Meiszberg Forecast 8

...Forecast Discussion...

Today through Thursday April 19

Current Weather Analysis

Recent surface observations, combined with radar and satellite imagery depicts the onshore movement of a low pressure center now western Nevada which is associated with a large upper level trough. This synoptic pattern is providing much of Southern California coast with southwesterly winds along with cooler temperatures. Current composite radar animations show light to moderate precipitation following this flow and reaching the Sierra Nevada mountain range where the rain is changing over to snow in the northern part of the range.


An analysis of 500 mb height anomalies for the northern hemisphere depicts a clear ridge-trough-ridge pattern across the Pacific as of 600 UTC today. This setup provides quick summary of the weather patterns as today's 12Z GFS run shows a continuation of this pattern as it tracks eastward. In the short-term, models are in close agreement on the chance for precipitation continuing through tonight as the current trough continues to progress eastward along with an associated cold front. This has lead to the issuing of winter storm warnings along much of the Sierra Nevada range while light to moderate rain remains the concern for the southern half of the state. The associated 500 mb trough begins to shift towards a negative tilt through the night shown in the GFS forecast. The vorticity maximum at the base of this trough will provide some of key forcing for this rain event as it swings through the region. Good upper level support is also seen in the 250 mb jet stream as the LAX region is in close proximity to the left exit region of the jet core wrapping around the base of the trough. Meanwhile, radiational cooling overnight will be limited by the associated cloud cover and act to keep low temperatures around area in the upper 50's. As this disturbance shifts out of the region tomorrow the ridge currently over the Hawaiian Islands will move in and begin to provide drier and more sunny conditions. This synoptic pattern shift will also be accompanied by greater wind speeds as the pressure gradient increase across much of the state. These surface winds will first become northeasterly tomorrow afternoon and then weaken as they become northwesterly on Sunday. This surface high pressure and associated upper level ridge will dominate much of the states weather pattern beginning this weekend and through Tuesday. Thus clear skies are expected for the week with high temperatures near the mid-70's based on extended range GFS statistics.

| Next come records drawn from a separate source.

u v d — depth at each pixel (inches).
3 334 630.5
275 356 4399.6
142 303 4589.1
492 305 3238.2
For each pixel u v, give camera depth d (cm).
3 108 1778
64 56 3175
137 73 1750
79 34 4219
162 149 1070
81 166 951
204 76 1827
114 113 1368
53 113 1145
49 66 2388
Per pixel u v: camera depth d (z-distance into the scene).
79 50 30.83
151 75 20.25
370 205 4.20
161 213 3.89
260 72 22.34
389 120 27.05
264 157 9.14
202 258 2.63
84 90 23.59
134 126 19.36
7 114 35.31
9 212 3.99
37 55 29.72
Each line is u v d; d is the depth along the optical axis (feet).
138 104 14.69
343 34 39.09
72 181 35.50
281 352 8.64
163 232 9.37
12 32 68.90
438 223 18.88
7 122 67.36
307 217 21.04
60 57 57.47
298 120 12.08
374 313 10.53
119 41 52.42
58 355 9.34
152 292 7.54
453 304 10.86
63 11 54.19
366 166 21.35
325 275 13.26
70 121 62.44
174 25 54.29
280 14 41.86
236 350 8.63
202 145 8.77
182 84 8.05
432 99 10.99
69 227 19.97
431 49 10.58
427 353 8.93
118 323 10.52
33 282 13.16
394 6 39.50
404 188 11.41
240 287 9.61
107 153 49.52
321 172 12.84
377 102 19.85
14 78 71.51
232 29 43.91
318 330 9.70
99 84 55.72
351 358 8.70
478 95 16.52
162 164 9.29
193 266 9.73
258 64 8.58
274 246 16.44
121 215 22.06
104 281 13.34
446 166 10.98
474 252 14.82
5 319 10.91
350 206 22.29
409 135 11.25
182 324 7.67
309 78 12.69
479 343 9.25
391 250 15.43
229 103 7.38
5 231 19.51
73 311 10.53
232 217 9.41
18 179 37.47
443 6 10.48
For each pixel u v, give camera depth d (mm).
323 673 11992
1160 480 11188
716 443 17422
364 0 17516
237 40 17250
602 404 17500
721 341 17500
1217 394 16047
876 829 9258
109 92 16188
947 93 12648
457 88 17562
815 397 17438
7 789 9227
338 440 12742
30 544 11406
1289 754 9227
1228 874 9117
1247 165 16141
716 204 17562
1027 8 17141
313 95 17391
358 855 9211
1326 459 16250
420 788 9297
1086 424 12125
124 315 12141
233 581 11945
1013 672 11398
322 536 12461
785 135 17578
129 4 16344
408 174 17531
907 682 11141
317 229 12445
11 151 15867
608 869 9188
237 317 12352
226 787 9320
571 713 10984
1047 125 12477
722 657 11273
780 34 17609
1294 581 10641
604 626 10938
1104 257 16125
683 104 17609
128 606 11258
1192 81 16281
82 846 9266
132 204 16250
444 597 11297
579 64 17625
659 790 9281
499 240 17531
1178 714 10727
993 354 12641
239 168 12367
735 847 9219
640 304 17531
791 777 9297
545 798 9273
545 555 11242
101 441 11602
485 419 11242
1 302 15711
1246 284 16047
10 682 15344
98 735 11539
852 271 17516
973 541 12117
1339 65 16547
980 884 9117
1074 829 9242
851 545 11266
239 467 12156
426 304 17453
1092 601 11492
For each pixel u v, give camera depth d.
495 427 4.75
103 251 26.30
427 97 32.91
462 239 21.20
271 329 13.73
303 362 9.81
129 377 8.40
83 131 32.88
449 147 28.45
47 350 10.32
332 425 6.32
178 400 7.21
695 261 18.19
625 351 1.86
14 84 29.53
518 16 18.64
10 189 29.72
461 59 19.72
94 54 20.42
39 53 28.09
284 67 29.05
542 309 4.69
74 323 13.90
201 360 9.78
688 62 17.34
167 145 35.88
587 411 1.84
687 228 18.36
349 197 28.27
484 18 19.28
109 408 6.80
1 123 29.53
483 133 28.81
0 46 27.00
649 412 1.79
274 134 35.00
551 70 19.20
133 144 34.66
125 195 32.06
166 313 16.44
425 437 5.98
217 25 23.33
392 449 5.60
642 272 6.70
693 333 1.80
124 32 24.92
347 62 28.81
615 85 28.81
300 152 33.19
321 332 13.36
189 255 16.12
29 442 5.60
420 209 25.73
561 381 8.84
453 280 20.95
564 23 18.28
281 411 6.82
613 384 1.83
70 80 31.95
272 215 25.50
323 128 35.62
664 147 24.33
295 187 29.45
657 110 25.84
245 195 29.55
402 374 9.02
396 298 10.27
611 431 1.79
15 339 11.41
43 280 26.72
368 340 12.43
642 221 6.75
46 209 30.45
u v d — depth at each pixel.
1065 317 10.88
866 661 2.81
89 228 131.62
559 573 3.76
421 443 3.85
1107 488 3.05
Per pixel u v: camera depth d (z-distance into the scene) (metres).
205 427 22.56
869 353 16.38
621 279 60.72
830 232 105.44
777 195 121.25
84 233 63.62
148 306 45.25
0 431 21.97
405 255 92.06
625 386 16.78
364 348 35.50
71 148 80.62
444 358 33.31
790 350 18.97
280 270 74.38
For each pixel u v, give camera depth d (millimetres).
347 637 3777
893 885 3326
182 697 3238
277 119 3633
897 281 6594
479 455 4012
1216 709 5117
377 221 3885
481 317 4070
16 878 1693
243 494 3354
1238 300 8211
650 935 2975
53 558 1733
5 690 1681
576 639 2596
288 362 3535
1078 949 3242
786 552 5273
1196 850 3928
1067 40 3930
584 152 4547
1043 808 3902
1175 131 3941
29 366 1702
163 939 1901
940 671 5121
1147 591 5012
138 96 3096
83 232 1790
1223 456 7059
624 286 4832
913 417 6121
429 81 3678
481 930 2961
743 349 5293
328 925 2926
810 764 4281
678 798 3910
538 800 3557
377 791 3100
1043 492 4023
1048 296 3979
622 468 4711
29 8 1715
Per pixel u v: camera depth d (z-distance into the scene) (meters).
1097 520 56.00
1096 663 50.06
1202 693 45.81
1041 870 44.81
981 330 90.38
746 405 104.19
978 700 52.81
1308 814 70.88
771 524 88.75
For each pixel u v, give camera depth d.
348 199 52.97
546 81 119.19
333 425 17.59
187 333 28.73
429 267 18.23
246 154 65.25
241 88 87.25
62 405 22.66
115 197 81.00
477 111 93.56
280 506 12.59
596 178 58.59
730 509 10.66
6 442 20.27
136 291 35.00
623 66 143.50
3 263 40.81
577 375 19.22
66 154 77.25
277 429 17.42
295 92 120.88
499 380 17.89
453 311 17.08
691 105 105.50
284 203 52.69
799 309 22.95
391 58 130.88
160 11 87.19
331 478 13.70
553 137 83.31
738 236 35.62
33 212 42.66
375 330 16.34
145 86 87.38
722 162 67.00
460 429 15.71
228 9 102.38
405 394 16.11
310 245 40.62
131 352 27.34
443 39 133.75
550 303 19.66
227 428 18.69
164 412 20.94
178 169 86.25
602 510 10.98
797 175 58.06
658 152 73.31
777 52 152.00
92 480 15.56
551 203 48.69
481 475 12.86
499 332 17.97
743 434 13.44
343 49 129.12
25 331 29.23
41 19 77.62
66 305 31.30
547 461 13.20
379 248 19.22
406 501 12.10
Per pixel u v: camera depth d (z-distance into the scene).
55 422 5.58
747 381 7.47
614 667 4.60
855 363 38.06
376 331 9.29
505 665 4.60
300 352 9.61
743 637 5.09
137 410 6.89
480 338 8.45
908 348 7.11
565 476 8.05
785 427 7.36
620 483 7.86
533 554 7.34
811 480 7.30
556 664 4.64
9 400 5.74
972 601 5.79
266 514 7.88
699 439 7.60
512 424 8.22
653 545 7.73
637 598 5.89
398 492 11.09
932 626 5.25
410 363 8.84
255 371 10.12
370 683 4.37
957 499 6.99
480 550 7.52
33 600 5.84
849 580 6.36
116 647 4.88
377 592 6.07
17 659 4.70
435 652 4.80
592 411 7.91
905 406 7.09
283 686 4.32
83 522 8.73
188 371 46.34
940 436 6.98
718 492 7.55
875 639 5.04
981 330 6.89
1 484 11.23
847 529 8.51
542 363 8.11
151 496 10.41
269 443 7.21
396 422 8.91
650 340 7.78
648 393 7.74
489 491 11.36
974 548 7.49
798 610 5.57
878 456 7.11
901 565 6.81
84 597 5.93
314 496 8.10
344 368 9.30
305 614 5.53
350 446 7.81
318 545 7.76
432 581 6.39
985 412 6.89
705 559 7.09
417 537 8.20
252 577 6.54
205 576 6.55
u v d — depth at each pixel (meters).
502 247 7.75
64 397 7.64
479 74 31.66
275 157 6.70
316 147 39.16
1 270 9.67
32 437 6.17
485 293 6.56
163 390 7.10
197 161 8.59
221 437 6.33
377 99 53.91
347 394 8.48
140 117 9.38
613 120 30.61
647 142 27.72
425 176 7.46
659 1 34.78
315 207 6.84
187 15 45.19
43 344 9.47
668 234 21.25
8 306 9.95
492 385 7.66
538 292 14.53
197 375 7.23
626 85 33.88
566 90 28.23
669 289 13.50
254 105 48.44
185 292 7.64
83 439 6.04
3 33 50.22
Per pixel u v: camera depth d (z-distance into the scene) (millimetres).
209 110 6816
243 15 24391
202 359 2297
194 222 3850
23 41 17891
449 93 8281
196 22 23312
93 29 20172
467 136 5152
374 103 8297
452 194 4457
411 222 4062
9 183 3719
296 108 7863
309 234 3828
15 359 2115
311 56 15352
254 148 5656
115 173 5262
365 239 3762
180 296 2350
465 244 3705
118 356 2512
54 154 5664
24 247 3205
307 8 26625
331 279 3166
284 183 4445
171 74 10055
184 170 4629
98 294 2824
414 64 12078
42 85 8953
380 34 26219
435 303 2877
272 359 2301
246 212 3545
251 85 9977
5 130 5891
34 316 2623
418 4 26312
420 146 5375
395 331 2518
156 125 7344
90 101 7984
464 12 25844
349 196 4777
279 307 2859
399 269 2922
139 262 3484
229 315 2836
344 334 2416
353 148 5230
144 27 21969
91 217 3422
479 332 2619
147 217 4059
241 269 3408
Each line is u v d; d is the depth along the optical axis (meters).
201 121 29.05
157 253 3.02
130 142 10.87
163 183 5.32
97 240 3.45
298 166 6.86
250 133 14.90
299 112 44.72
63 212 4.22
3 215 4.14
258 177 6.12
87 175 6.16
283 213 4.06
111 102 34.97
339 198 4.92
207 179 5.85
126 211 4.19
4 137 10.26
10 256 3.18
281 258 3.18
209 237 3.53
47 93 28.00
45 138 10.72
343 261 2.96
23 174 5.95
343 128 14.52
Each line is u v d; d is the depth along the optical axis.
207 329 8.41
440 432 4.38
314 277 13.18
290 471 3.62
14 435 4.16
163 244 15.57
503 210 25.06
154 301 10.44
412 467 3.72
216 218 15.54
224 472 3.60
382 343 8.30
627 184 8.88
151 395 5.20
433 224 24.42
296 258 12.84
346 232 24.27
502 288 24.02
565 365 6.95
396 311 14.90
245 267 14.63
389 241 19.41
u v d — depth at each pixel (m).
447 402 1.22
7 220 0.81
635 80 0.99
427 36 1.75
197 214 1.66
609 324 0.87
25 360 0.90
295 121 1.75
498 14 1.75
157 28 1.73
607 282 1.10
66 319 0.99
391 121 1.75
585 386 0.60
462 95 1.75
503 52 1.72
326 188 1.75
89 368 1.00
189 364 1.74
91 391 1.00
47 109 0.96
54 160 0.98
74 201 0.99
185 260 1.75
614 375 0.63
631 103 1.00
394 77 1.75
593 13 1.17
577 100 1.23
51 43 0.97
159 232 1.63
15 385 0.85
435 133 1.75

The next pattern shift will come the middle of the week as the next upper level trough moves into the northwestern U.S.. This feature however appears to remain well north of the LA area with conditions remaining dry through week as a surface high pressure center is forecasted to persist over the Pacific according to GFS.

Verification (April 17th)

Observations and radar for last Friday (Apr 13) and Saturday (Apr 14) are in good agreement with what was forecasted for the short term. The greatest precipitation amounts occurred in the late afternoon and evening on Friday. This rain then cleared out for LAX by very early on Saturday. Some of the thunderstorm associated with this were associated with wind reports in San Diego.

0000 UTC Apr 13 2012 Composite Radar 0000 UTC Apr 13 2012 NAM40 PMSL/6hr Precip

From NWS Climate Reports:

April 13th (Friday)

High: 59

Low: 50

QPF: 0.44 inches (broke record of 0.41 inches)

April 14th

High: 60

Low: 45 (tied record)

QPF: 0.00 inches

April 15th

High: 62

Low: 48

QPF: 0.00 inches

April 16th

High: 67

Low: 52

QPF: 0.00 inches

Overall, the short term part of the forecast verified well with the rain event occurring Friday and clear conditions for the weekend as the upper level ridge moved onshore. The NAM was rather consistent with the progression of the overall upper level pattern through Monday 00Z but was slowed down slightly based on a comparison of the 12Z Apr 13, 12Z Apr 14, and 12Z Apr 15 runs. This slow down is best seen in the movement of the shortwave trough out ahead of the ridge.